Home MLB.com Challenge 3rd Inning: Energy in Reserve

MLB.com Challenge 3rd Inning: Energy in Reserve

Hinds Hall, Syracuse University campus, 1:06 am ET November 11. Team Winston wants to knock this challenge out of the park. MLB.com is expecting these boys to produce a four-minute presentation to a team of VCs (portrayed by MLB.com execs) in about ten hours’ time. They’d started from zero an hour earlier, and they hit upon an idea they feel is nuclear. And they’re acting like it.

“We want to make a game out of the game,” says Ross. Baseball happens maybe a few days per week, but if they could create a kind of “inside sport” whose commodity is a kind of baseball-savvy token (maybe redeemable for swag, maybe not – that idea’s still up in the air at this point), they could change MLB.com from “entertaining” to addictive.

Their idea is, people watching a baseball game (live in the real world or fantasy) could make bets using this virtual currency, on the outcome of certain plays. Will it be a single, a double, a homer? Those who earn points on this system can use it to gain privileges. But those who lose points lose those privileges, so there’s an element of jeopardy involved.

Neil is tossing out ideas. Maybe you could buy real prizes with these tokens! No, let’s not do that, say Ross and Max. It’s one of a long string of strikeouts for Neil, who’d like to get some input. He’s been tired since the beginning of this process, and the frustration is starting to show.

Prof. Jeffrey Rubin has entered the conference room to discuss their ideas so far, and give some positive guidance. Ross is now off the charts, perhaps the cause of earthquakes. “It’ll be addictive, super-duper exciting,” he shouts, suddenly painfully aware of his having invoked the adjective “super-duper.” Resuming his former train of thought, he shouts, “It’ll be like Farmville, where people can’t get out of it! It’ll be like a drug!”

That word hung in the air, and Prof. Rubin considered how he should respond. Having survived “super-duper,” he gave away a little of his poker face; so when “drug” hung in the air like an anvil in a Chuck Jones cartoon, you knew what he was really thinking this time. But he didn’t say it.

Neil made one of the more poignant comments of the morning, though, when he said it would certainly be nice if anyone in the group really knew HTML. They know Photoshop, and that’s maybe good. Maybe.

Prof. Anthony J. Rotolo is a popular social media professor at Syracuse’s iSchool (which is a term used to describe its approach to student access to resources and expertise). The accessibility of the man is encapsulated by one of his more popular courses, which is centered around the Star Trek franchise, and which aims to resolve one of the more pressing issues of our time, Kirk vs. Picard.

“Lean Like a Rotolo” is the name of one of the MLB.com Challenge groups, and if you think this might actually be an oxymoron, it’s not. By midnight, no clear leader had emerged in this group – everybody was working together, and if they were to lean on each other more, you could throw a blanket over them and make a tent. Their idea is to launch a baseball site for kids, with games based around baseball, and perhaps kids’ portals as counterpart to the more adult-oriented video portals MLB.com already has.

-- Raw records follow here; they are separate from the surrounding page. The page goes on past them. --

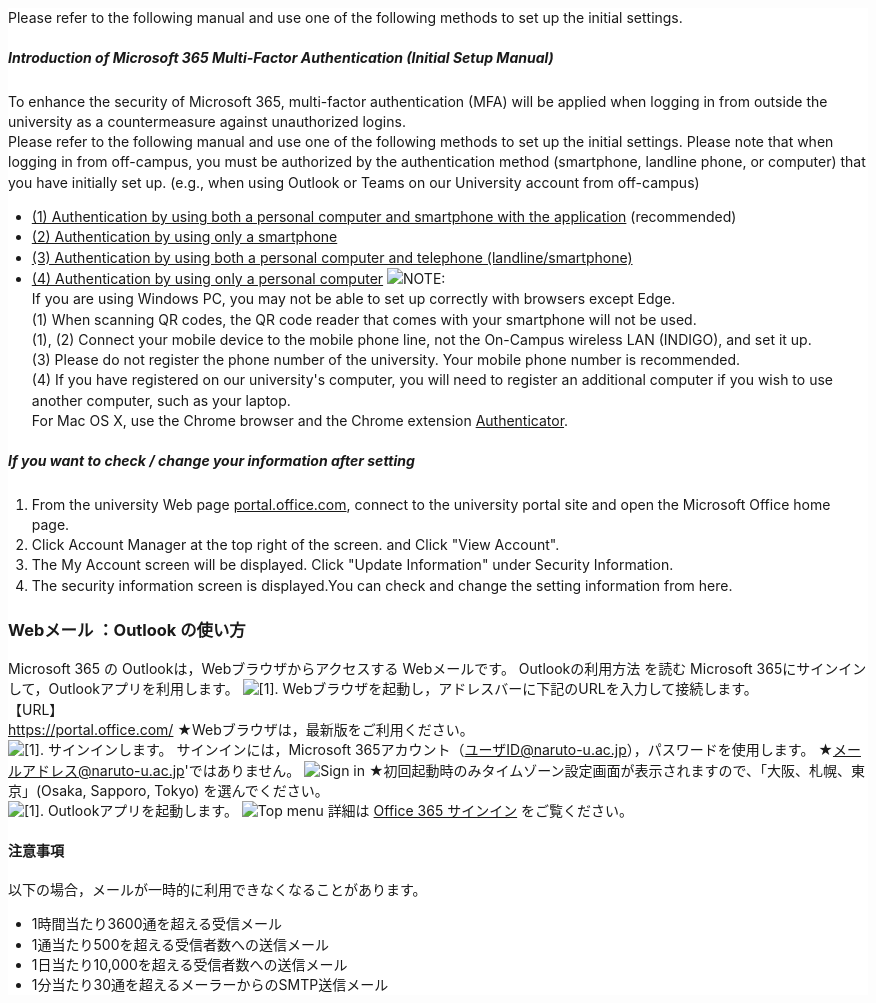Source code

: Please refer to the following manual and use one of the following methods to set up the initial settings.
##### Introduction of Microsoft 365 Multi-Factor Authentication (Initial Setup Manual)
To enhance the security of Microsoft 365, multi-factor authentication (MFA) will be applied when logging in from outside the university as a countermeasure against unauthorized logins.  
Please refer to the following manual and use one of the following methods to set up the initial settings.
Please note that when logging in from off-campus, you must be authorized by the authentication method (smartphone, landline phone, or computer) that you have initially set up. (e.g., when using Outlook or Teams on our University account from off-campus)
* [(1) Authentication by using both a personal computer and smartphone with the application](./mfa/MFA1-PC_and_Smartphone_English.pdf) (recommended)
* [(2) Authentication by using only a smartphone](./mfa/MFA2-Smartphone_only_English.pdf)
* [(3) Authentication by using both a personal computer and telephone (landline/smartphone)](./mfa/MFA3-PC_and_Telephone_English.pdf)
* [(4) Authentication by using only a personal computer](./mfa/MFA4-PC_only_English.pdf)
![](./img/icon-exclamation.png)NOTE:  
If you are using Windows PC, you may not be able to set up correctly with browsers except Edge.  
(1) When scanning QR codes, the QR code reader that comes with your smartphone will not be used.  
(1), (2) Connect your mobile device to the mobile phone line, not the On-Campus wireless LAN (INDIGO), and set it up.  
(3) Please do not register the phone number of the university. Your mobile phone number is recommended.  
(4) If you have registered on our university's computer, you will need to register an additional computer if you wish to use another computer, such as your laptop.  
For Mac OS X, use the Chrome browser and the Chrome extension  [Authenticator](https://authenticator.cc/).
##### If you want to check / change your information after setting
1. From the university Web page [portal.office.com](https://portal.office.com), connect to the university portal site and open the Microsoft Office home page.  
2. Click Account Manager at the top right of the screen. and Click "View Account".  
3. The My Account screen will be displayed. Click "Update Information" under Security Information.  
4. The security information screen is displayed.You can check and change the setting information from here.
### Webメール ：Outlook の使い方
Microsoft 365 の Outlookは，Webブラウザからアクセスする Webメールです。
Outlookの利用方法 を読む
Microsoft 365にサインインして，Outlookアプリを利用します。
![[1].](./img/number3_41.gif) Webブラウザを起動し，アドレスバーに下記のURLを入力して接続します。  
【URL】  
<https://portal.office.com/>
★Webブラウザは，最新版をご利用ください。  
![[1].](./img/number3_42.gif) サインインします。
 サインインには，Microsoft 365アカウント（ユーザID@naruto-u.ac.jp），パスワードを使用します。
 ★メールアドレス@naruto-u.ac.jp'ではありません。
![Sign in](./img/office365_signin.jpg) 
 ★初回起動時のみタイムゾーン設定画面が表示されますので、「大阪、札幌、東京」(Osaka, Sapporo, Tokyo) を選んでください。  
![[1].](./img/number3_43.gif) Outlookアプリを起動します。
 ![Top menu](./img/office365_top.jpg)
詳細は [Office 365 サインイン](./attached/Office365ログイン.pdf) をご覧ください。
####  注意事項
以下の場合，メールが一時的に利用できなくなることがあります。
* 1時間当たり3600通を超える受信メール
* 1通当たり500を超える受信者数への送信メール
* 1日当たり10,000を超える受信者数への送信メール
* 1分当たり30通を超えるメーラーからのSMTP送信メール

One of the group was trying to remember the word “Webkinz,” or else he was trying to pretend for my sake he didn’t know the word. It’s the model he wanted for a Web site where kids buy things, log them in, and get rewards. From there, the group’s thinking about a way to maintain kids’ social profiles. Ever the reminder of the dangers of the real world, Prof. Rubin reminded the Rotolo group about the existence of the COPPA Act, and how it restricts Web sites from collecting certain information about kids. Had the team thought about how this might impact their platform? For a moment, they thought they could mask any signs of them not having thought about it all that much.

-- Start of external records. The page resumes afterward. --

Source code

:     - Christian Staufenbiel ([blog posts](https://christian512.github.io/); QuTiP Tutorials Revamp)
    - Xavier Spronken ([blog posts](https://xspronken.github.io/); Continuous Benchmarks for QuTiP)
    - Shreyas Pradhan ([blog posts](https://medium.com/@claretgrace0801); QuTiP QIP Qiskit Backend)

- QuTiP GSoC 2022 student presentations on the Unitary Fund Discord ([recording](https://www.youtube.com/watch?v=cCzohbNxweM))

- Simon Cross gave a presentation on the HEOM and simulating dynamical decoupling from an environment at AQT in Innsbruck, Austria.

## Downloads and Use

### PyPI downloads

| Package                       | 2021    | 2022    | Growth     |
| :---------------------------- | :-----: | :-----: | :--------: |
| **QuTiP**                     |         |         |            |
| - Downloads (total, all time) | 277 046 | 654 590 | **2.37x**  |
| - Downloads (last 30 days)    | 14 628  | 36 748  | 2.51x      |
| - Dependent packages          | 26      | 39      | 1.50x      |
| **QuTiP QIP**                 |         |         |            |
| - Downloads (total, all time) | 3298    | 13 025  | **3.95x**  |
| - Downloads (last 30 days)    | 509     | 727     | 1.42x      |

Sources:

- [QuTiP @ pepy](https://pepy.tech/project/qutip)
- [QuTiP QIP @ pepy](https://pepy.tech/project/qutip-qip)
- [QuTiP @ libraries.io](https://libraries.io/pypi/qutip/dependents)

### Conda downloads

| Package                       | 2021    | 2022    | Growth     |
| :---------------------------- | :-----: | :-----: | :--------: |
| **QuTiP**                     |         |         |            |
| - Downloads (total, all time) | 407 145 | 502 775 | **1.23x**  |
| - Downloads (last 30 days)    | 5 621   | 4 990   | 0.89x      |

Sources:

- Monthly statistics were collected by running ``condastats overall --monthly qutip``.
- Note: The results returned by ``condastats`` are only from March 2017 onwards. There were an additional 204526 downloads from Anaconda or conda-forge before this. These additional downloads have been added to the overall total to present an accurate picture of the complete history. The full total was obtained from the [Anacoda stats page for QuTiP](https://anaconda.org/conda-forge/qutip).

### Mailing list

Meanwhile, “Rubin’s Army” is made up of four of the professor’s own Information Management and Technologies students. They’ve been batting around concepts by name, if not exactly structure, for the last few hours. After admitting they had been fishing with several different concepts, they settled on some kind of platform where you play a game around the game you’re watching on TV – maybe a trivia game, guess the statistic, something like that. Nothing on a whiteboard, nothing on a screen to show just yet. So far it’s “Rubin’s Army” in name only.